Samsung berhasil lolos dari tuntutan Rp 23 triliun



SAN JOSE. Samsung Electronics Co dijatuhi sanksi oleh Pengadilan Federal AS distrik San Jose. Meski begitu, sanksi ini tergolong mini untuk ukuran Samsung, dan menggendangkan sorak kemenangan bagi produsen ponsel terbesar dunia ini terhadap Apple Inc.Hakim Lucy Koh, pada Jumat, menjatuhkan sanksi atas Samsung sebesar US$ 119,6 juta atau sekitar Rp 1,36 triliun lantaran melanggar paten Apple dalam produk-produk smartphone dan tablet Galaxy. Namun, nilai ini jauh lebih kecil ketimbang tuntutan Apple yang ingin mengganjar Samsung denda US$ 2 miliar atau sekitar Rp 23 triliun.Ya, para jaksa mengakui Samsung telah melanggar paten Apple. Tapi, penjiplakan fitur ini dianggap tak signifikan menggerakkan pilihan konsumen.
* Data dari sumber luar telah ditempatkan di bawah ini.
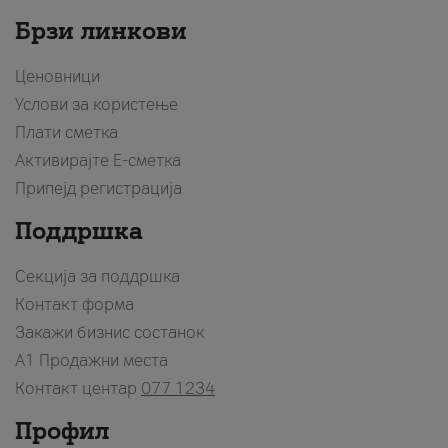
Брзи линкови
Ценовници
Услови за користење
Плати сметка
Активирајте Е-сметка
Припејд регистрација
Поддршка
Секција за поддршка
Контакт форма
Закажи бизнис состанок
A1 Продажни места
Контакт центар
077 1234
Профил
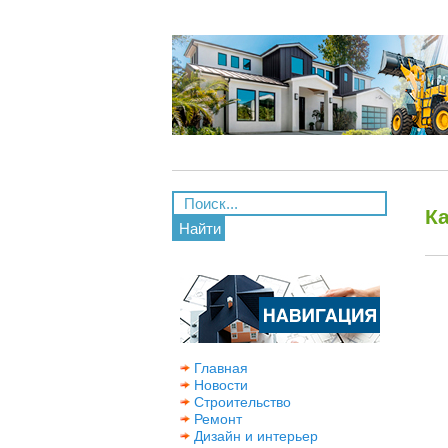
Ка
Найти
Главная
Новости
Строительство
Ремонт
Дизайн и интерьер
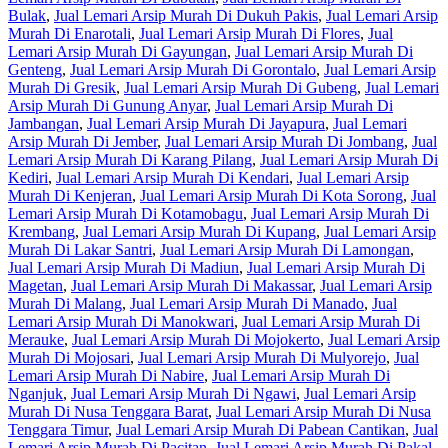
Bulak
,
Jual Lemari Arsip Murah Di Dukuh Pakis
,
Jual Lemari Arsip
Murah Di Enarotali
,
Jual Lemari Arsip Murah Di Flores
,
Jual
Lemari Arsip Murah Di Gayungan
,
Jual Lemari Arsip Murah Di
Genteng
,
Jual Lemari Arsip Murah Di Gorontalo
,
Jual Lemari Arsip
Murah Di Gresik
,
Jual Lemari Arsip Murah Di Gubeng
,
Jual Lemari
Arsip Murah Di Gunung Anyar
,
Jual Lemari Arsip Murah Di
Jambangan
,
Jual Lemari Arsip Murah Di Jayapura
,
Jual Lemari
Arsip Murah Di Jember
,
Jual Lemari Arsip Murah Di Jombang
,
Jual
Lemari Arsip Murah Di Karang Pilang
,
Jual Lemari Arsip Murah Di
Kediri
,
Jual Lemari Arsip Murah Di Kendari
,
Jual Lemari Arsip
Murah Di Kenjeran
,
Jual Lemari Arsip Murah Di Kota Sorong
,
Jual
Lemari Arsip Murah Di Kotamobagu
,
Jual Lemari Arsip Murah Di
Krembang
,
Jual Lemari Arsip Murah Di Kupang
,
Jual Lemari Arsip
Murah Di Lakar Santri
,
Jual Lemari Arsip Murah Di Lamongan
,
Jual Lemari Arsip Murah Di Madiun
,
Jual Lemari Arsip Murah Di
Magetan
,
Jual Lemari Arsip Murah Di Makassar
,
Jual Lemari Arsip
Murah Di Malang
,
Jual Lemari Arsip Murah Di Manado
,
Jual
Lemari Arsip Murah Di Manokwari
,
Jual Lemari Arsip Murah Di
Merauke
,
Jual Lemari Arsip Murah Di Mojokerto
,
Jual Lemari Arsip
Murah Di Mojosari
,
Jual Lemari Arsip Murah Di Mulyorejo
,
Jual
Lemari Arsip Murah Di Nabire
,
Jual Lemari Arsip Murah Di
Nganjuk
,
Jual Lemari Arsip Murah Di Ngawi
,
Jual Lemari Arsip
Murah Di Nusa Tenggara Barat
,
Jual Lemari Arsip Murah Di Nusa
Tenggara Timur
,
Jual Lemari Arsip Murah Di Pabean Cantikan
,
Jual
Lemari Arsip Murah Di Pacitan
,
Jual Lemari Arsip Murah Di Pakal
,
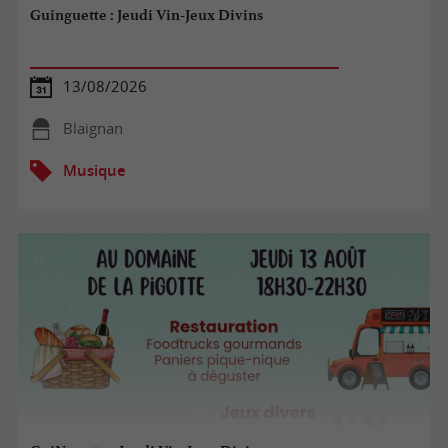
Guinguette : Jeudi Vin-Jeux Divins
13/08/2026
Blaignan
Musique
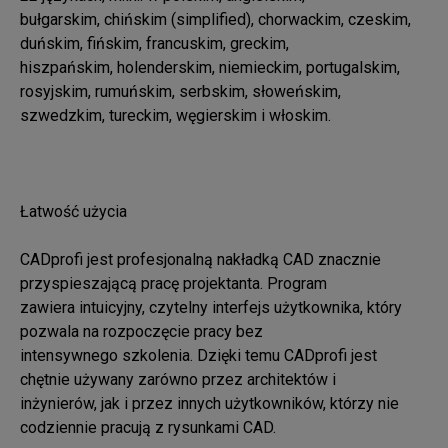
bułgarskim, chińskim (simplified), chorwackim, czeskim, 
duńskim, fińskim, francuskim, greckim, 

hiszpańskim, holenderskim, niemieckim, portugalskim, 
rosyjskim, rumuńskim, serbskim, słoweńskim, 

szwedzkim, tureckim, węgierskim i włoskim.

Łatwość użycia

CADprofi jest profesjonalną nakładką CAD znacznie 
przyspieszającą pracę projektanta. Program 

zawiera intuicyjny, czytelny interfejs użytkownika, który 
pozwala na rozpoczęcie pracy bez 

intensywnego szkolenia. Dzięki temu CADprofi jest 
chętnie używany zarówno przez architektów i 

inżynierów, jak i przez innych użytkowników, którzy nie 
codziennie pracują z rysunkami CAD.
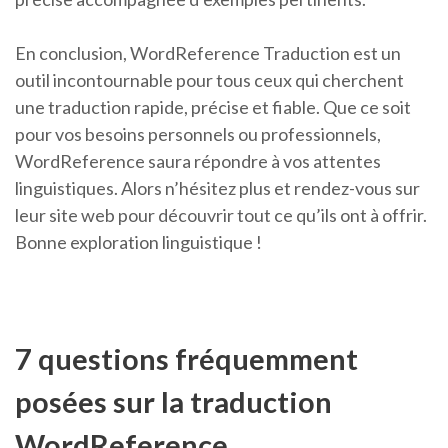
En conclusion, WordReference Traduction est un
outil incontournable pour tous ceux qui cherchent
une traduction rapide, précise et fiable. Que ce soit
pour vos besoins personnels ou professionnels,
WordReference saura répondre à vos attentes
linguistiques. Alors n’hésitez plus et rendez-vous sur
leur site web pour découvrir tout ce qu’ils ont à offrir.
Bonne exploration linguistique !
7 questions fréquemment
posées sur la traduction
WordReference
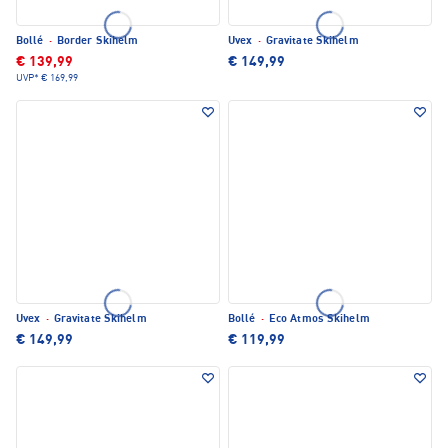
Bollé
·
Border Skihelm
Uvex
·
Gravitate Skihelm
€ 139,99
€ 149,99
UVP*
€ 169,99
Uvex
·
Gravitate Skihelm
Bollé
·
Eco Atmos Skihelm
€ 149,99
€ 119,99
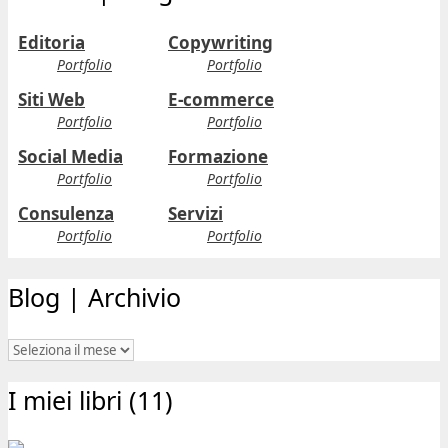
Editoria
Copywriting
Portfolio
Portfolio
Siti Web
E-commerce
Portfolio
Portfolio
Social Media
Formazione
Portfolio
Portfolio
Consulenza
Servizi
Portfolio
Portfolio
Blog | Archivio
Blog
|
I miei libri (11)
Archivio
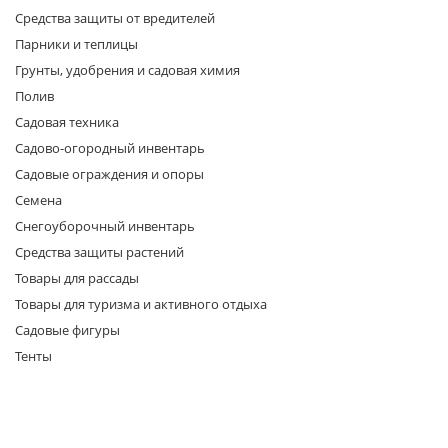
Средства защиты от вредителей
Парники и теплицы
Грунты, удобрения и садовая химия
Полив
Садовая техника
Садово-огородный инвентарь
раз в 2 недели
Садовые ограждения и опоры
Семена
Снегоуборочный инвентарь
Средства защиты растений
Товары для рассады
Товары для туризма и активного отдыха
Садовые фигуры
Тенты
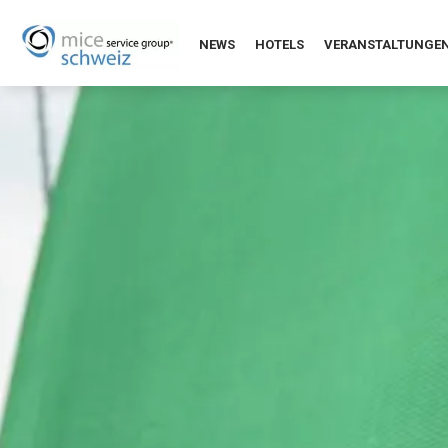
NEWS
HOTELS
VERANSTALTUNGE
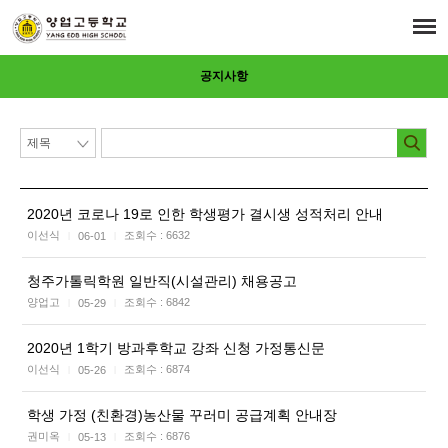
공지사항
2020년 코로나 19로 인한 학생평가 결시생 성적처리 안내
이선식
조회수 :
6632
06-01
|
|
청주가톨릭학원 일반직(시설관리) 채용공고
양업고
조회수 :
6842
05-29
|
|
2020년 1학기 방과후학교 강좌 신청 가정통신문
이선식
조회수 :
6874
05-26
|
|
학생 가정 (친환경)농산물 꾸러미 공급계획 안내장
권미옥
조회수 :
6876
05-13
|
|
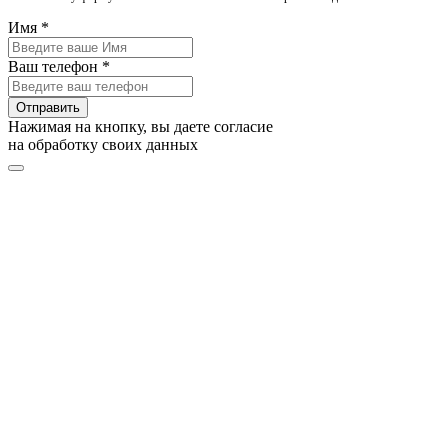
Имя *
Ваш телефон *
Отправить
Нажимая на кнопку, вы даете согласие
на обработку своих данных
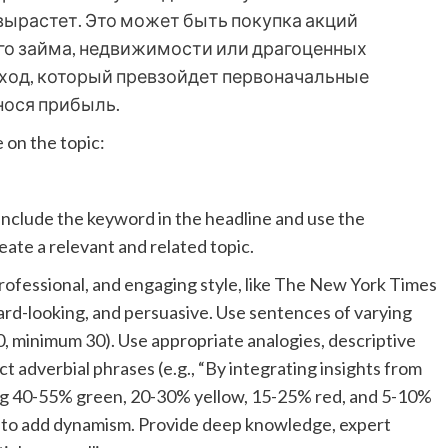
 вырастет. Это может быть покупка акций
го займа, недвижимости или драгоценных
оход, который превзойдет первоначальные
нося прибыль.
e on the topic:
 include the keyword in the headline and use the
ate a relevant and related topic.
, professional, and engaging style, like The New York Times
ard-looking, and persuasive. Use sentences of varying
 minimum 30). Use appropriate analogies, descriptive
ect adverbial phrases (e.g., “By integrating insights from
ng 40-55% green, 20-30% yellow, 15-25% red, and 5-10%
s to add dynamism. Provide deep knowledge, expert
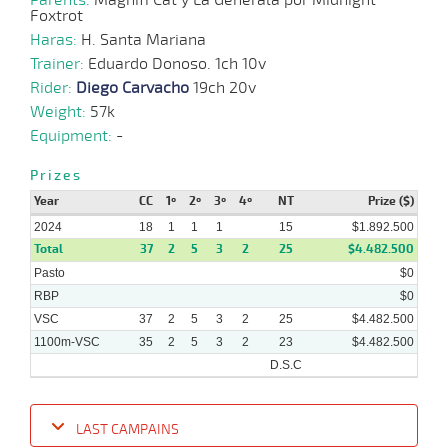
Foxtrot
Haras:
H. Santa Mariana
Trainer:
Eduardo Donoso. 1ch 10v
Rider:
Diego Carvacho
19ch 20v
Weight:
57k
Equipment:
-
Prizes
Year
CC
1º
2º
3º
4º
NT
Prize ($)
2024
18
1
1
1
15
$1.892.500
Total
37
2
5
3
2
25
$4.482.500
Pasto
$0
RBP
$0
VSC
37
2
5
3
2
25
$4.482.500
1100m-VSC
35
2
5
3
2
23
$4.482.500
D.S.C
LAST CAMPAINS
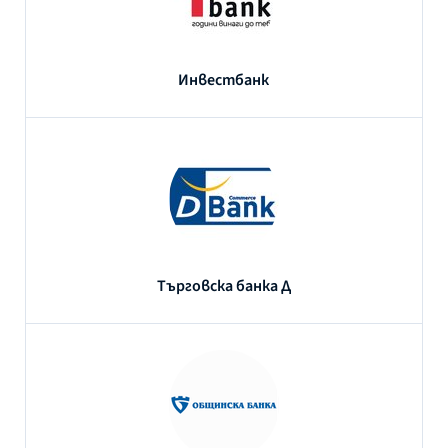
Инвестбанк
Търговска банка Д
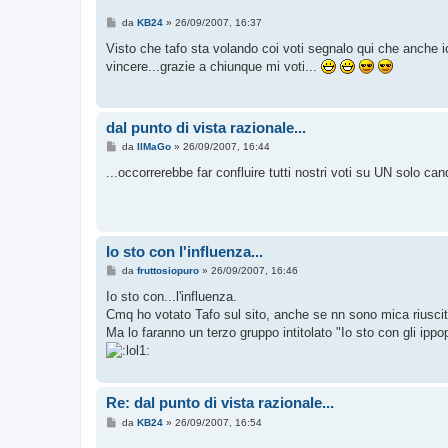
M
da
KB24
»
26/09/2007, 16:37
e
s
Visto che tafo sta volando coi voti segnalo qui che anche 
s
vincere...grazie a chiunque mi voti...
a
g
g
i
o
dal punto di vista razionale...
M
da
IlMaGo
»
26/09/2007, 16:44
e
s
...occorrerebbe far confluire tutti nostri voti su UN solo can
s
a
g
g
i
o
Io sto con l'influenza...
M
da
fruttosiopuro
»
26/09/2007, 16:46
e
s
Io sto con...l'influenza.
s
Cmq ho votato Tafo sul sito, anche se nn sono mica riuscito 
a
g
Ma lo faranno un terzo gruppo intitolato "Io sto con gli ipp
g
i
o
Re: dal punto di vista razionale...
M
da
KB24
»
26/09/2007, 16:54
e
s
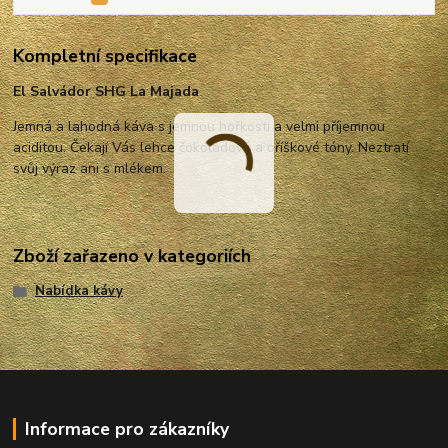
Kompletní specifikace
El Salvádor SHG La Majada
Jemná a lahodná káva s jemnou hořkostí a velmi příjemnou
aciditou. Čekají Vás lehce čokoládové a oříškové tóny. Neztratí
svůj výraz ani s mlékem.
Zboží zařazeno v kategoriích
Nabídka kávy
Informace pro zákazníky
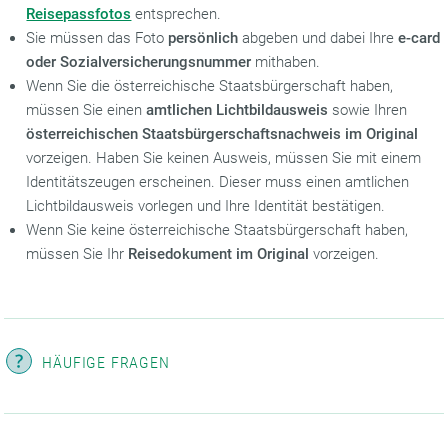
Reisepassfotos
entsprechen.
Sie müssen das Foto
persönlich
abgeben und dabei Ihre
e-card
oder Sozialversicherungsnummer
mithaben.
Wenn Sie die österreichische Staatsbürgerschaft haben,
müssen Sie einen
amtlichen Lichtbildausweis
sowie Ihren
österreichischen Staatsbürgerschaftsnachweis im Original
vorzeigen. Haben Sie keinen Ausweis, müssen Sie mit einem
Identitätszeugen erscheinen. Dieser muss einen amtlichen
Lichtbildausweis vorlegen und Ihre Identität bestätigen.
Wenn Sie keine österreichische Staatsbürgerschaft haben,
müssen Sie Ihr
Reisedokument im Original
vorzeigen.
HÄUFIGE FRAGEN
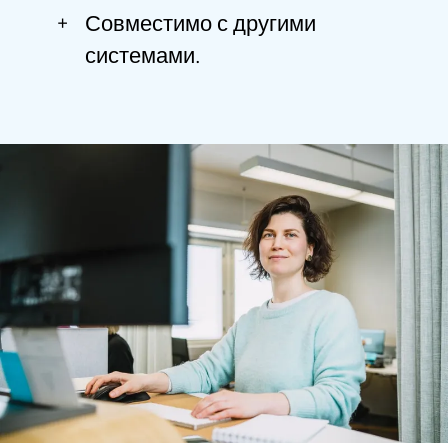
+
Совместимо с другими
системами.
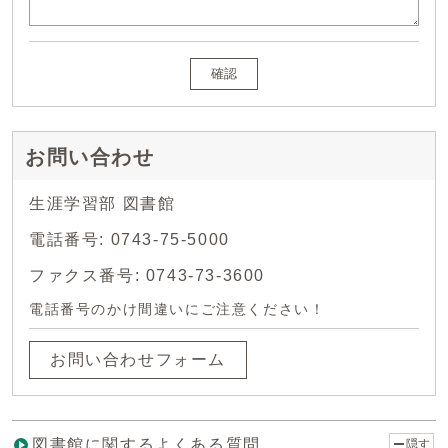
確認
お問い合わせ
生涯学習部 図書館
電話番号: 0743-75-5000
ファクス番号: 0743-73-3600
電話番号のかけ間違いにご注意ください！
お問い合わせフォーム
図書館に関するよくある質問
隠す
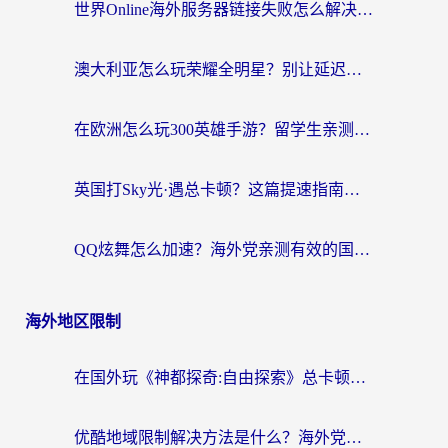
世界Online海外服务器链接失败怎么解决？告别卡顿延迟，海外玩国服游戏的正确打开方式
澳大利亚怎么玩荣耀全明星？别让延迟毁了你的连招！海外党专属加速攻略
在欧洲怎么玩300英雄手游？留学生亲测有效的国服游戏加速指南
英国打Sky光·遇总卡顿？这篇提速指南帮你找回治愈感
QQ炫舞怎么加速？海外党亲测有效的国服游戏加速指南（附失落城堡金铲铲之战解决方案）
海外地区限制
在国外玩《神都探奇:自由探索》总卡顿？3个实用技巧解决海外党追剧、社交、游戏难题
优酷地域限制解决方法是什么？海外党亲测有效的回国加速指南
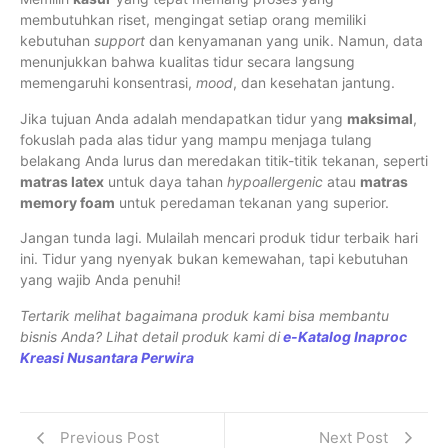
membutuhkan riset, mengingat setiap orang memiliki
kebutuhan
support
dan kenyamanan yang unik. Namun, data
menunjukkan bahwa kualitas tidur secara langsung
memengaruhi konsentrasi,
mood
, dan kesehatan jantung.
Jika tujuan Anda adalah mendapatkan tidur yang
maksimal
,
fokuslah pada alas tidur yang mampu menjaga tulang
belakang Anda lurus dan meredakan titik-titik tekanan, seperti
matras latex
untuk daya tahan
hypoallergenic
atau
matras
memory foam
untuk peredaman tekanan yang superior.
Jangan tunda lagi. Mulailah mencari produk tidur terbaik hari
ini. Tidur yang nyenyak bukan kemewahan, tapi kebutuhan
yang wajib Anda penuhi!
Tertarik melihat bagaimana produk kami bisa membantu
bisnis Anda? Lihat detail produk kami di
e-Katalog Inaproc
Kreasi Nusantara Perwira
Previous Post
Next Post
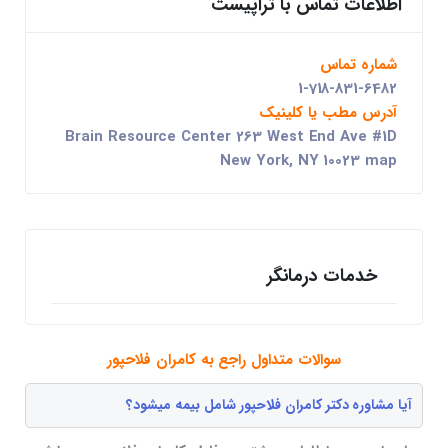
اطلاعات تماس با تراپیست
شماره تماس
1-718-831-6482
آدرس مطب یا کلینیک
Brain Resource Center 263 West End Ave #1D
New York, NY 10023 map
خدمات درمانگر
سوالات متداول راجع به کامران فلاحپور
آیا مشاوره دکتر کامران فلاحپور شامل بیمه میشود؟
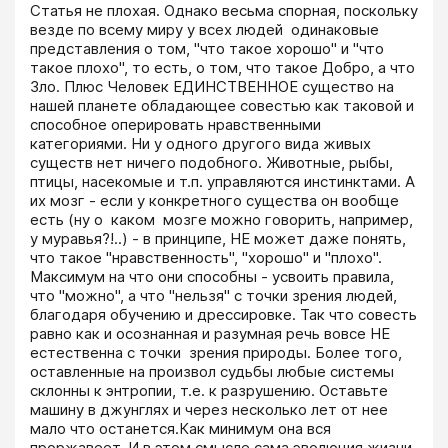
Статья не плохая. Однако весьма спорная, поскольку 
везде по всему миру у всех людей  одинаковые 
представления о том, "что такое хорошо" и "что 
такое плохо", то есть, о том, что такое Добро, а что 
Зло. Плюс Человек ЕДИНСТВЕННОЕ существо на 
нашей планете обладающее совестью как таковой и 
способное оперировать нравственными 
категориями. Ни у одного другого вида живых 
существ нет ничего подобного. Животные, рыбы, 
птицы, насекомые и т.п. управляются инстинктами. А 
их мозг - если у конкретного существа он вообще 
есть (ну о  каком  мозге можно говорить, например, 
у муравья?!..) - в принципе, НЕ может даже понять, 
что такое "нравственность", "хорошо" и "плохо". 
Максимум на что они способны - усвоить правила, 
что "можно", а что "нельзя" с точки зрения людей, 
благодаря обучению и дрессировке. Так что совесть 
равно как и осознанная и разумная речь вовсе НЕ 
естественна с точки  зрения природы. Более того, 
оставленные на произвол судьбы любые системы  
склонны к энтропии, т.е. к разрушению. Оставьте 
машину в джунглях и через несколько лет от нее 
мало что останется.Как минимум она вся 
проржавеет. И в этом смысле сама эволюция жизни 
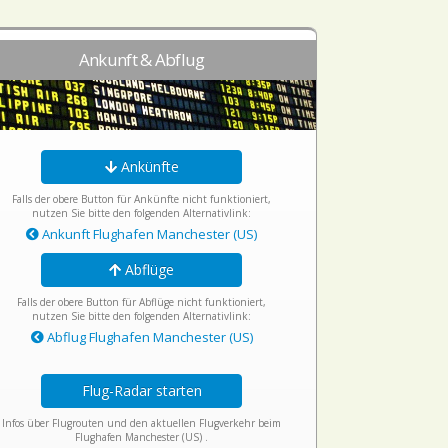
Ankunft & Abflug
Ankünfte
Falls der obere Button für Ankünfte nicht funktioniert,
nutzen Sie bitte den folgenden Alternativlink:
Ankunft Flughafen Manchester (US)
Abflüge
Falls der obere Button für Abflüge nicht funktioniert,
nutzen Sie bitte den folgenden Alternativlink:
Abflug Flughafen Manchester (US)
Flug-Radar starten
Infos über Flugrouten und den aktuellen Flugverkehr beim
Flughafen Manchester (US) .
Misalnya, Samsung dinilai menjiplak teknologi Apple menggeser kunci atau yang dikenal dengan slide-to-unlock atau link untuk proses pemindahan aplikasi. Selain itu, juri tidak menemukan Samsung telah melanggar paten Apple atas teknologi pencarian atau pencarian yang tersinkronisasi di ponsel. Pengacara Samsung Peter Quinn menyatakan, Apple menggunakan tuntutan untuk merealisasikan keserakahannya. "Apple berusaha membatas pilihan konsumen dan membatas kompetitor utamanya, yaitu Samsung," kata dia, dikutip Los Angeles Times.Sementara itu, Apple bersikukuh, putusan ini merupakan bukti Samsung merupakan penjiplak. "Kami di sini melindungi kerja keras dan ide karyawan kami, karena mereka telah mencurahkan diri untuk mendesain dan memberikan yang terbaik untuk konsumen," kata Kristin Huguet, Jurubicara Apple.Tak hanya itu yang mungkin membuat Apple kesal, juri juga mejatuhkan sanksi pada Apple sebesar US$ 158.400 sebagai kerugian karena dinyatakan menjiplak paten folder untuk kamera digital milik Samsung. Hakim juga tidak menjatuhkan sanksi permanen seperti pelarangan penjualan produk Samsung di kawasan tertentu. Absennya putusan ini diyakini tidak akan mengekang gerakan Samsung mempertahankan pangsa pasar nomor satu.